N95 face masks are being reserved for medical professionals and first responders. So what should regular people wear?
Thanks to the coronavirus pandemic, Americans have gone from viewing face masks as a quirky feature of big-city life in Asia to feeling almost naked without one when we step inside a grocery store.
Numerous Chicago suburbs have mandated that face masks be worn in certain public settings. And beginning May 1, Gov. J.B. Pritzker has ordered all people in Illinois “to wear a face-covering or a mask when in a public place where they can’t maintain a six-foot social distance.” That will last at least until May 31.
The federal government now advises Americans to wear cloth masks in public, especially in areas with significant community-based transmission.
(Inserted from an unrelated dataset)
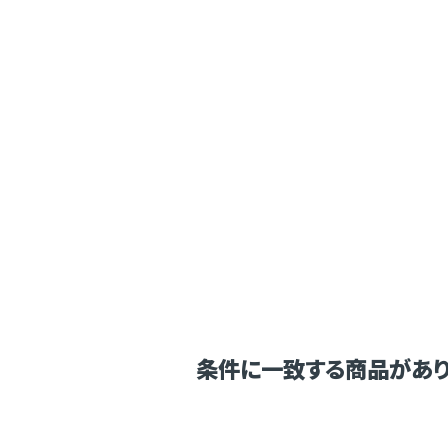
条件に一致する商品があり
Scientists say the coronavirus that causes COVID-19 will likely stick around indefinitely.
So with people possibly donning masks all summer and possibly into 2021, here’s what you need to know:
The different types of face masks
- N95 masks: These disposable masks are fitted tightly to the face, with a metal bridge over the nose and bands that stretch around the head. They block 95% of particles of 0.3 microns or larger — but they’re not for most of us. These are the masks you see medical professionals wearing, often under their clear plastic face shields.
- Medical or surgical masks: Also used by medical personnel but now being used by the general public, too, these disposable masks filter about 60% to 80% of particles. They consist of a rectangular, paper-like covering held across the face with stretchy loops over the ears.
- Cloth masks: These can range from snug, double-layered, tightly-woven cloth masks with elastic earloops (the best) to a bandana draped across your face (not as good).
Why wear a mask?
A mask helps keep droplets from your mouth or nose from getting on others. And a mask — even a good cloth mask — might help prevent virus particles from reaching your airway.
It’s thought that 25% or more of people with COVID-19 are asymptomatic, which means you or anyone you encounter could be silently shedding virus particles, says Margaret Gardel, a physics professor at the University of Chicago who is studying face masks as part of N95Decon.org, a multi-university consortium.
“This is the real reason we want the general public to be wearing masks,” she says.
But a mask is not magical. You still need to keep up social distancing, avoid touching your face and wash your hands frequently to protect yourself from the coronavirus.